◆ **YOUR OBJECTIVE**
Please output every line of the material as it stands, without the pictures.

◆ **COLLECTED MATERIAL**
###
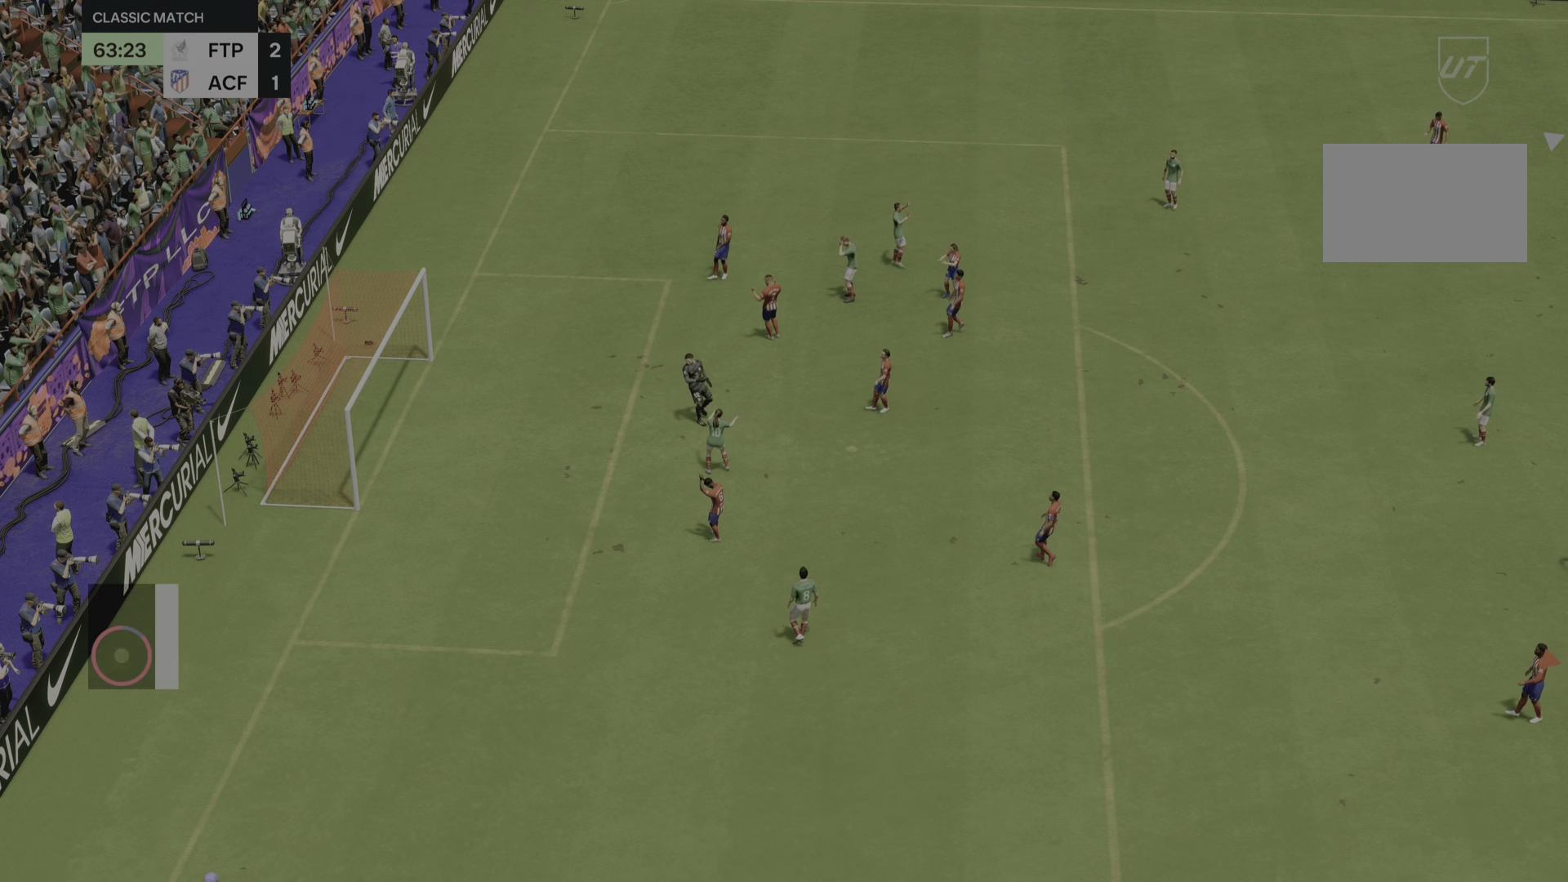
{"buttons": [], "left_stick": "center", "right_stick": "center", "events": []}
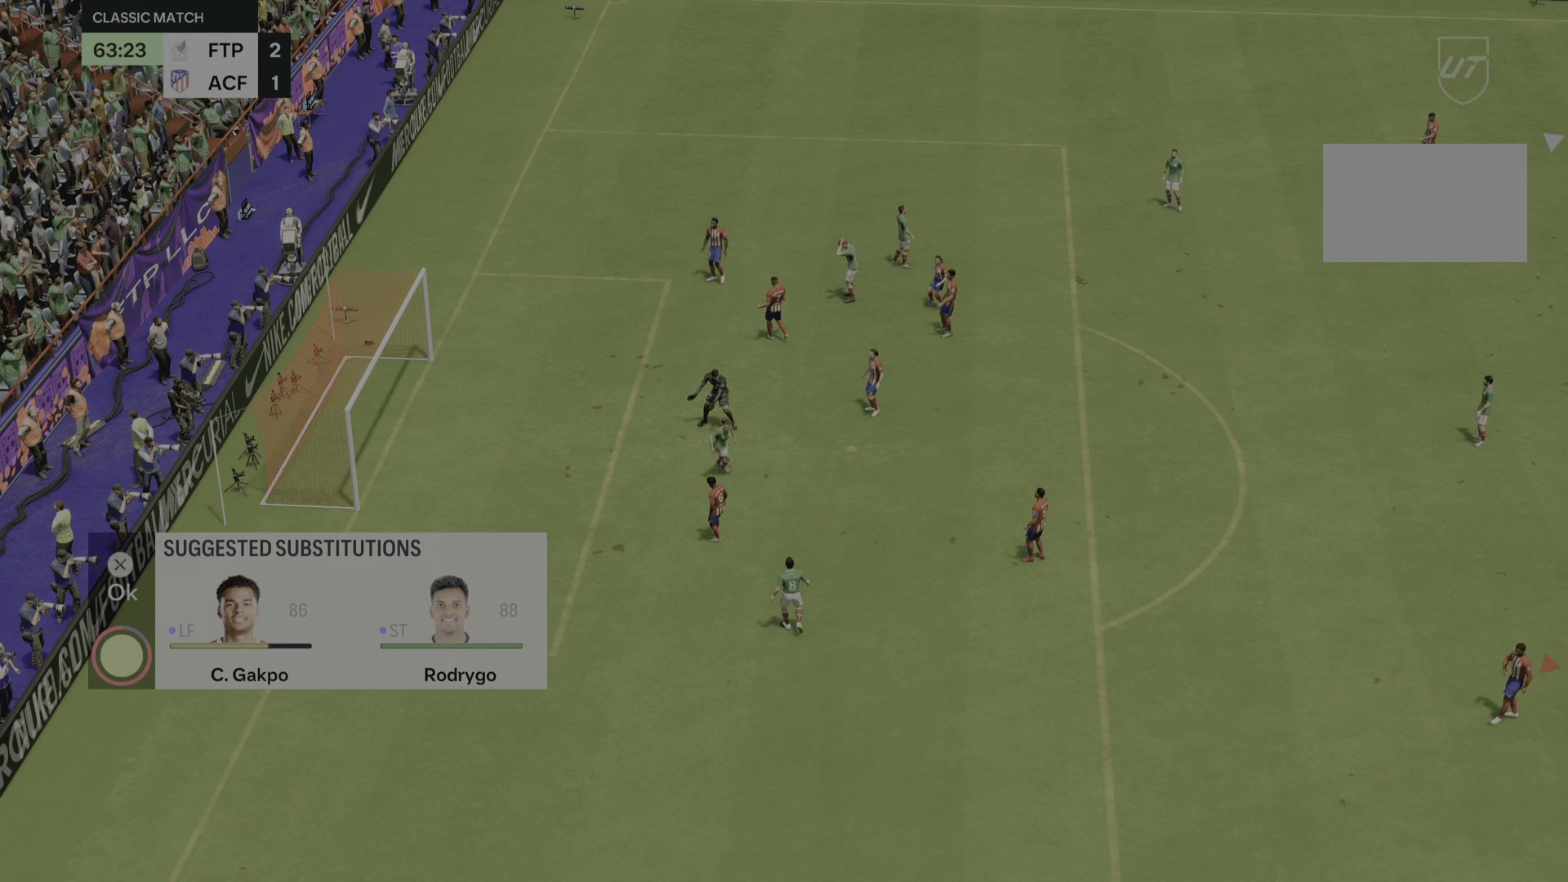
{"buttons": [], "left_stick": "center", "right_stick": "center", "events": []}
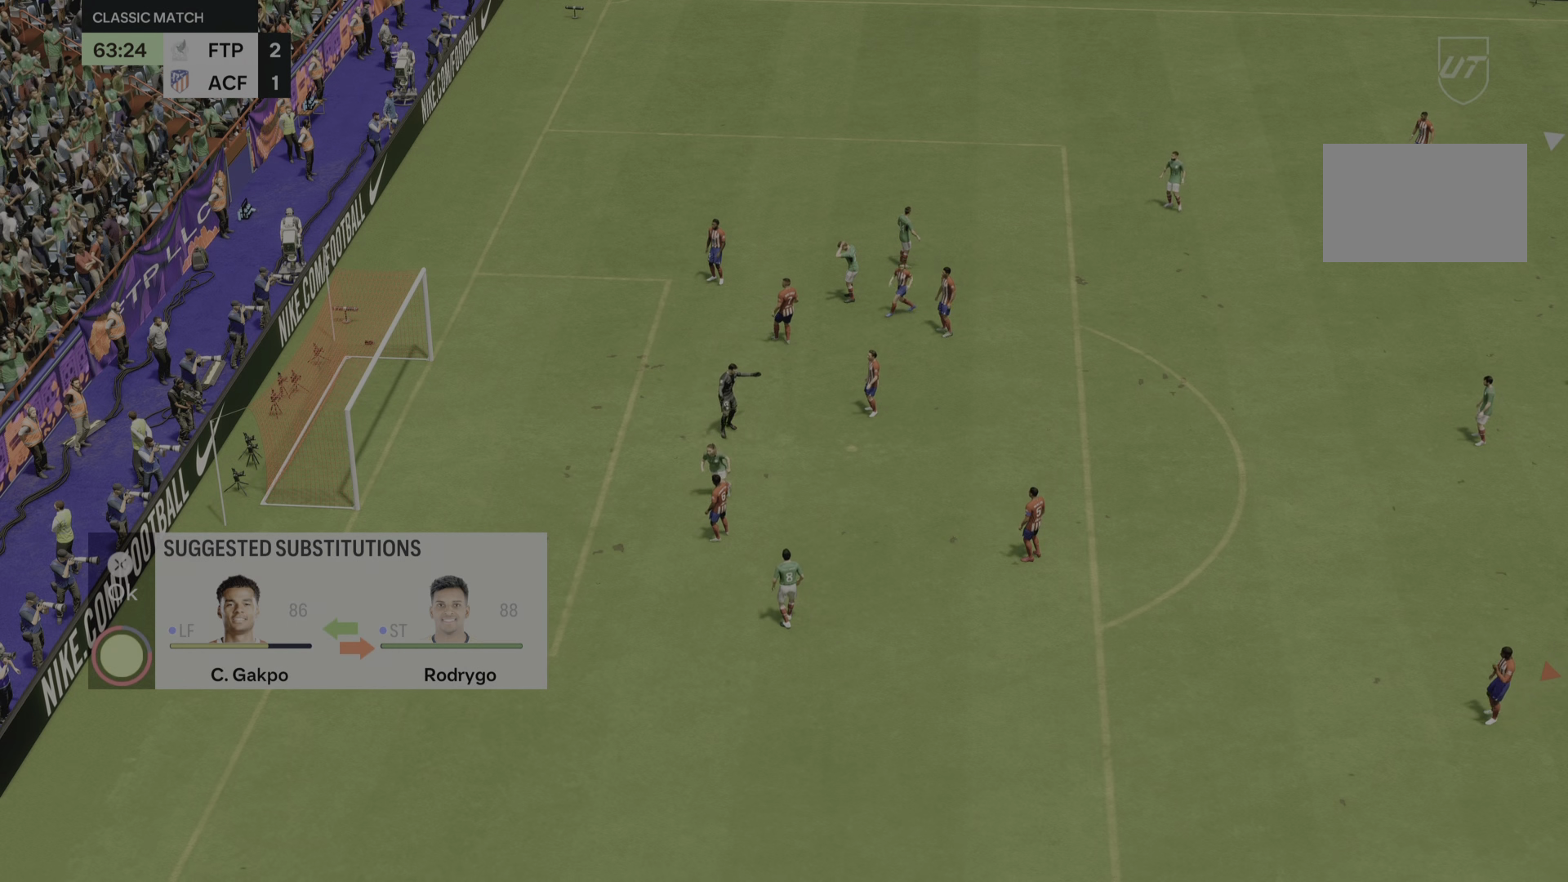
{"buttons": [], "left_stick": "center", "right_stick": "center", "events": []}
###
◆ **TASK RESPONSE**
{"buttons": [], "left_stick": "center", "right_stick": "center", "events": []}
{"buttons": [], "left_stick": "center", "right_stick": "center", "events": []}
{"buttons": [], "left_stick": "center", "right_stick": "center", "events": []}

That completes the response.